Fig. 3 Emission peak intensity (fluorescence microscopy, excitation at 488 nm, emission 595 ± 30 nm) of the molecular rotor DASPI at concentration 0.01 mM, 0.1 mM, 1 mM in (a) ethylene glycol/glycerol solutions and (b) aqueous glycerol solutions with increasing viscosity. The solutions temperature was varied between 16 and 20 °C. The fluorescence intensity increases with the solution viscosity according to the Förster–Hoffmann equation log ϕ = C + b log η, with solvent-dependent parameters b and C; ethylene glycol/glycerol solutions: C = 94, 642, 2206 and b = 0.69 ± 0.01 and aqueous glycerol solutions: C = 74, 344, 1590 and b = 0.70 ± 0.01.

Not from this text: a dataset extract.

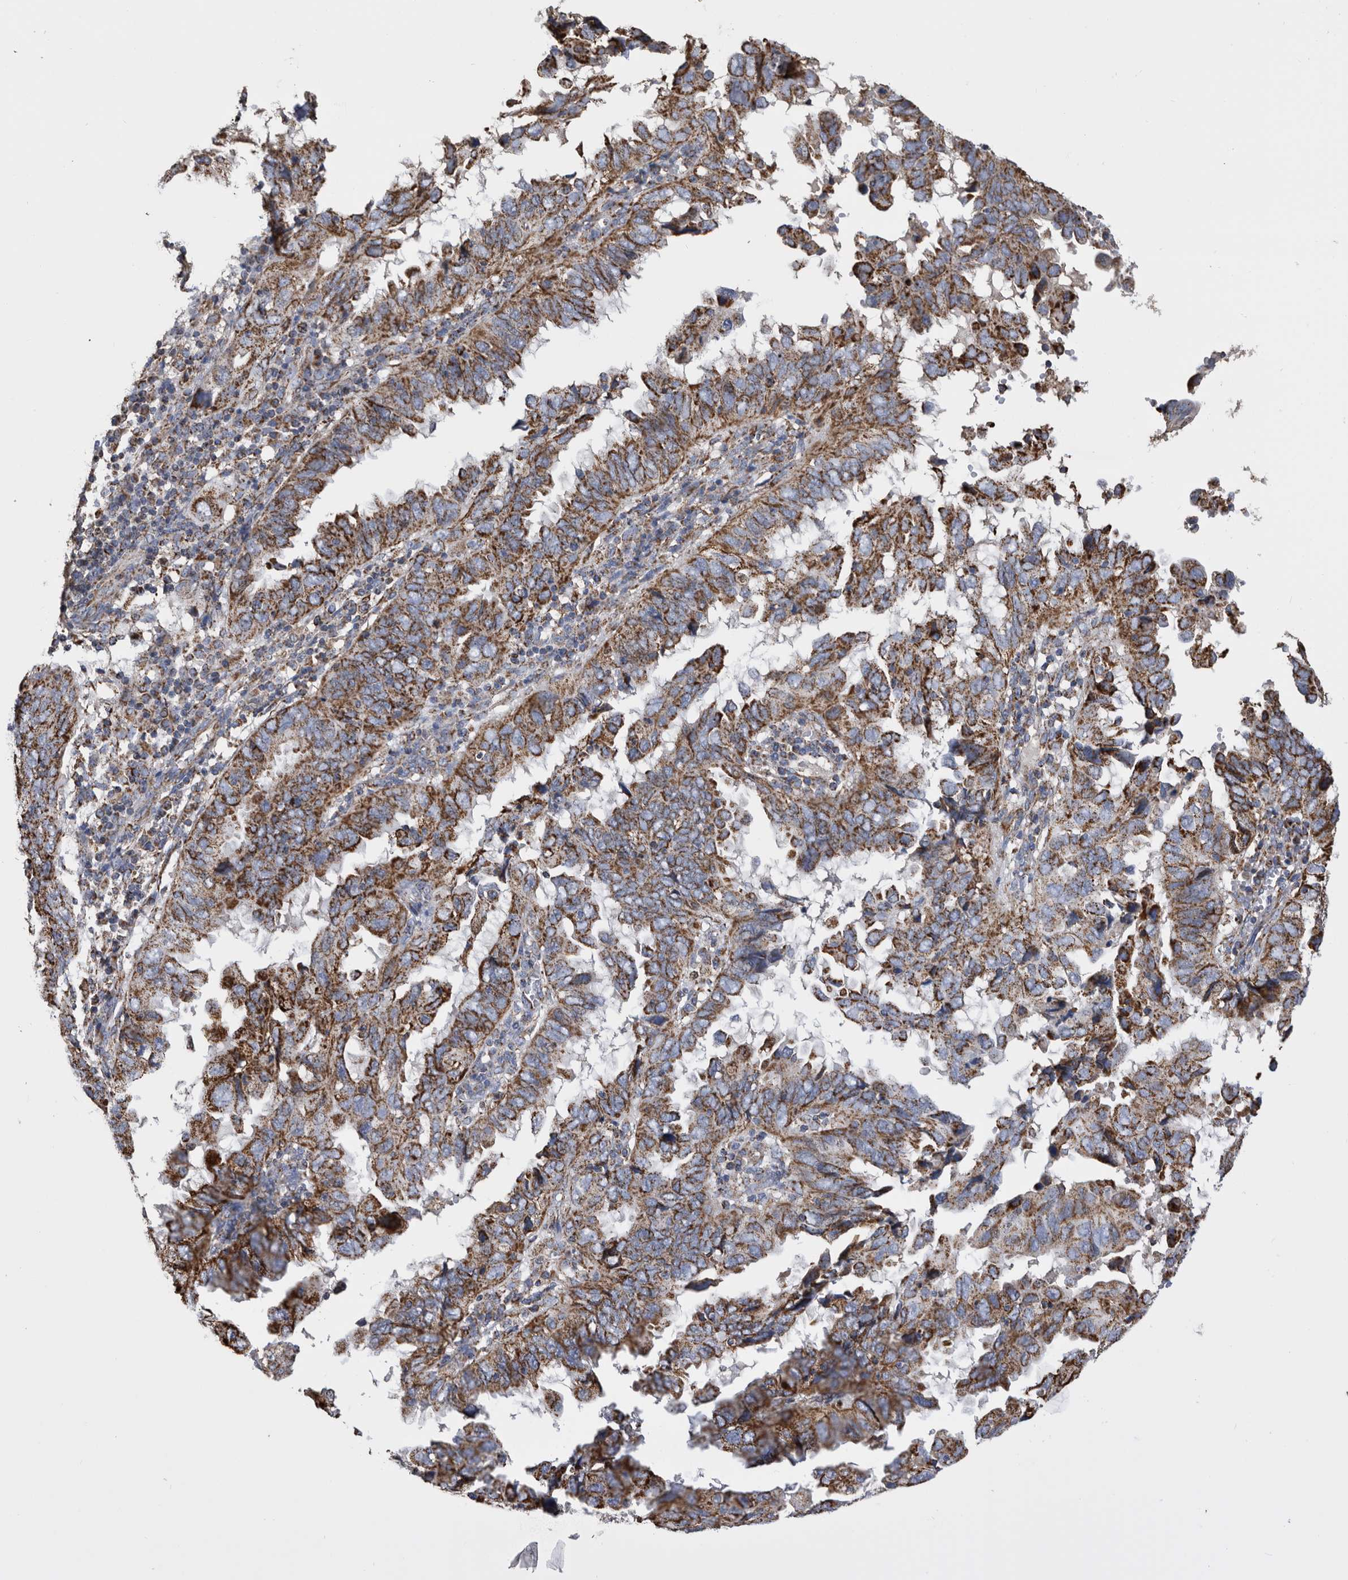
{"staining": {"intensity": "strong", "quantity": "25%-75%", "location": "cytoplasmic/membranous"}, "tissue": "endometrial cancer", "cell_type": "Tumor cells", "image_type": "cancer", "snomed": [{"axis": "morphology", "description": "Adenocarcinoma, NOS"}, {"axis": "topography", "description": "Uterus"}], "caption": "Adenocarcinoma (endometrial) stained with DAB immunohistochemistry (IHC) demonstrates high levels of strong cytoplasmic/membranous expression in approximately 25%-75% of tumor cells.", "gene": "WFDC1", "patient": {"sex": "female", "age": 77}}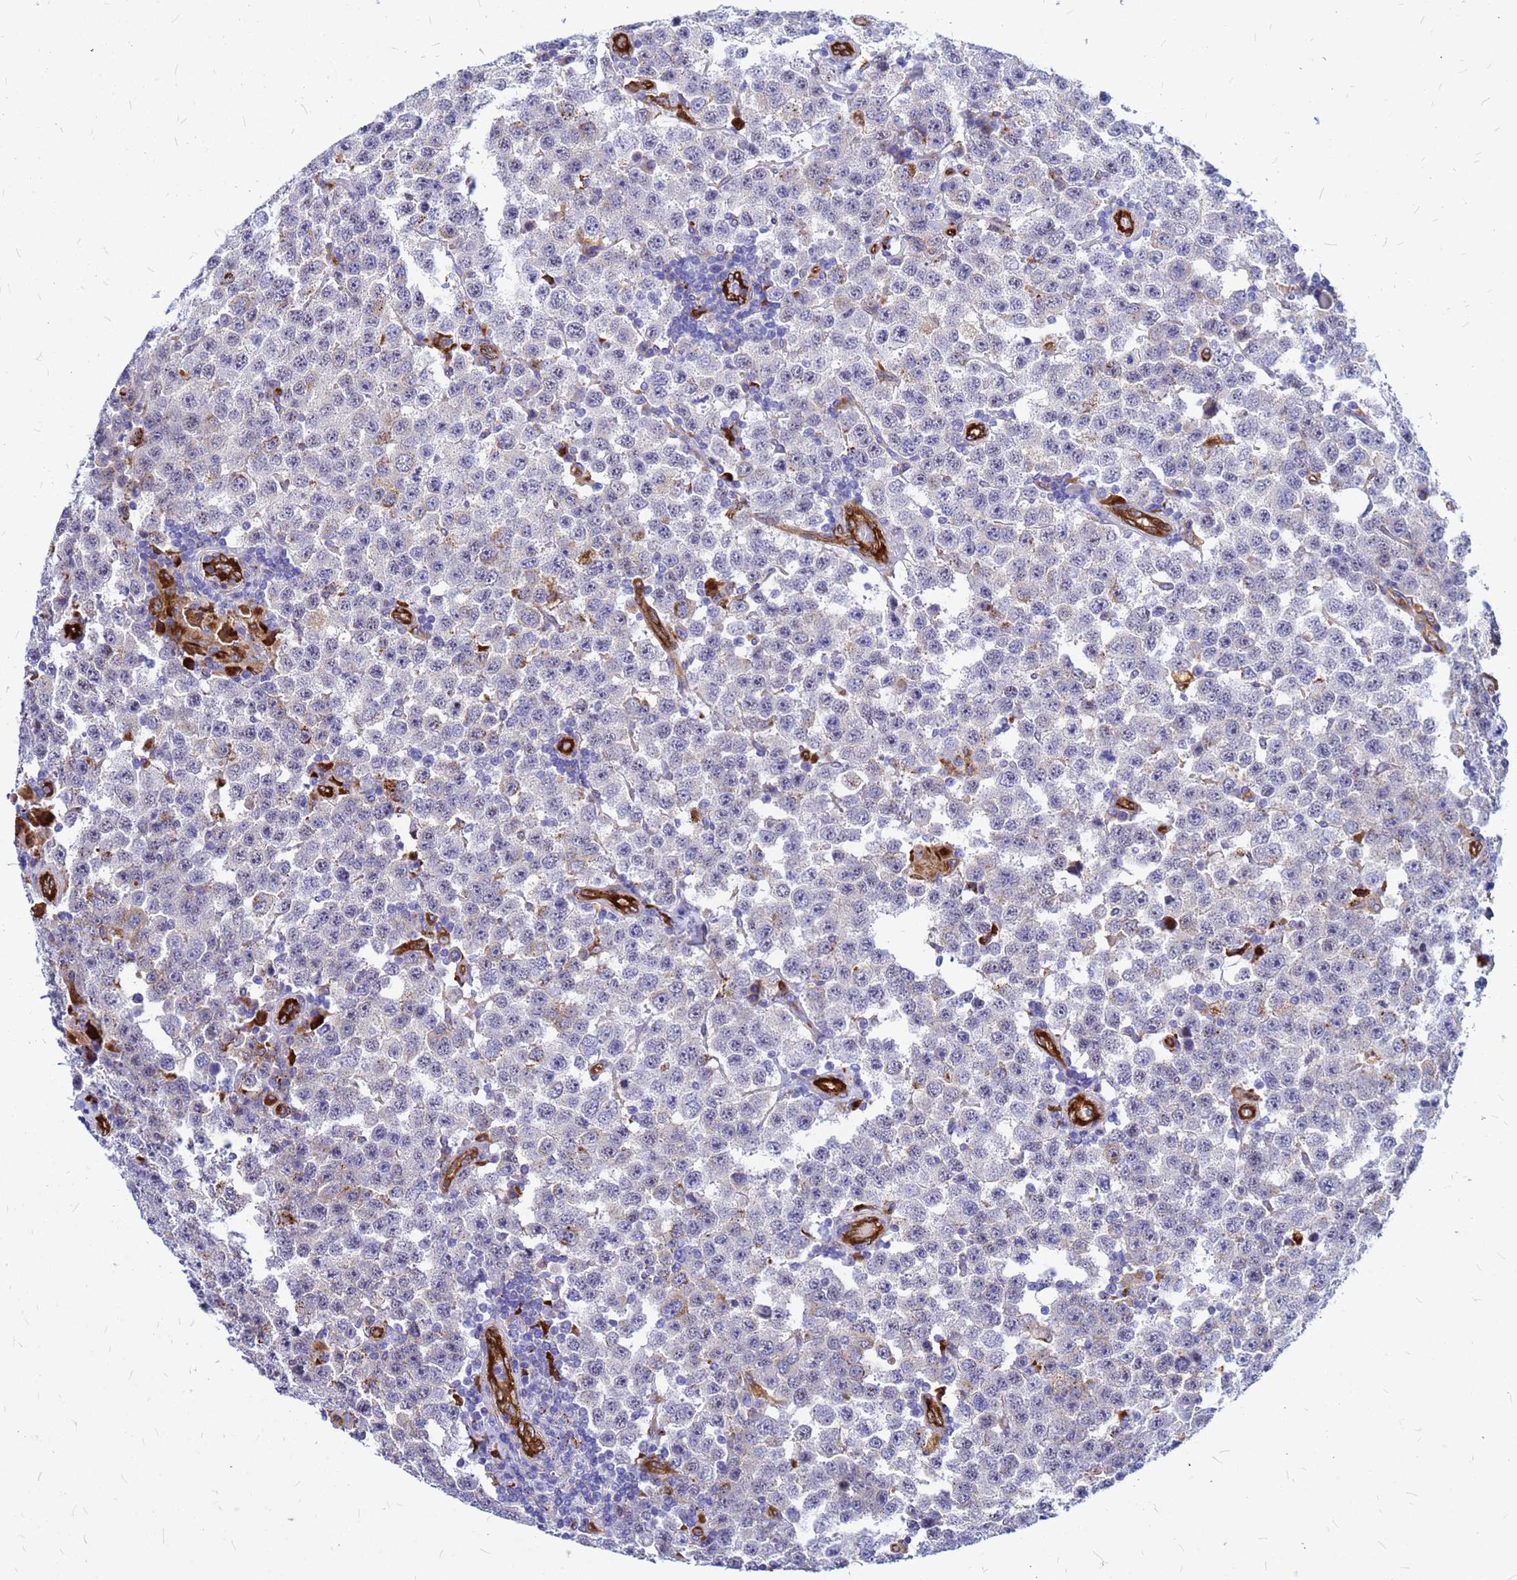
{"staining": {"intensity": "negative", "quantity": "none", "location": "none"}, "tissue": "testis cancer", "cell_type": "Tumor cells", "image_type": "cancer", "snomed": [{"axis": "morphology", "description": "Seminoma, NOS"}, {"axis": "topography", "description": "Testis"}], "caption": "This is a photomicrograph of immunohistochemistry (IHC) staining of testis cancer, which shows no staining in tumor cells.", "gene": "NOSTRIN", "patient": {"sex": "male", "age": 28}}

Fig. 3 shows that the rotor's emission intensity increases with the local viscosity and follows a Förster–Hoffmann equation, log ϕ = C + b log η in both solutions, with ϕ the quantum yield directly proportional to the emission intensity, and b and C two solvent-dependent parameters. The C parameter increases significantly with the DASPI concentration as shown in the insets in the Fig. 3. The exponent b was similar in the two solutions and close to 0.7. (water/glycerol: C = 74, 344, 1590 and b = 0.70 ± 0.01; ethylene glycol/glycerol solutions: C = 94, 642, 2206 and b = 0.69 ± 0.01). From our measurements, we deduce that temperature has little influence on the C parameter, and thus on the signal emitted by DASPI, as highlighted specifically at the 0.01 mM rotor concentration where all data points coming from different temperatures are on the same Förster–Hoffmann power-law curve, in consistency with a previous study.⁵⁷ Similarly, polarity has little effect on rotor response in aqueous glycerol solutions, in the sense that the Förster–Hoffmann equation remains valid although polarity varies with concentration, which is also consistent with previous studies where molecular rotors with a single emission band showed an emission intensity strongly dependent on viscosity but not on solvent polarity.^40–42 At low viscosity around 1–2 mPa s in the aqueous glycerol solutions, a deviation is observed from the Förster–Hoffmann law as already observed in previous studies.^42,55

3.2 Viscosity of hemoglobin solutions with temperature

Here we present independent measurements of the viscosity of solutions of hemoglobin, major component of the cytosol inside RBCs, as a function of temperature (Fig. 4). In the following, we use temperature as a parameter to vary the stiffness of RBCs (Section 3.3.2) and qualitatively compare these hemoglobin viscosity variations with those observed on the studied RBCs with the DASPI molecular rotor (Section 3.4).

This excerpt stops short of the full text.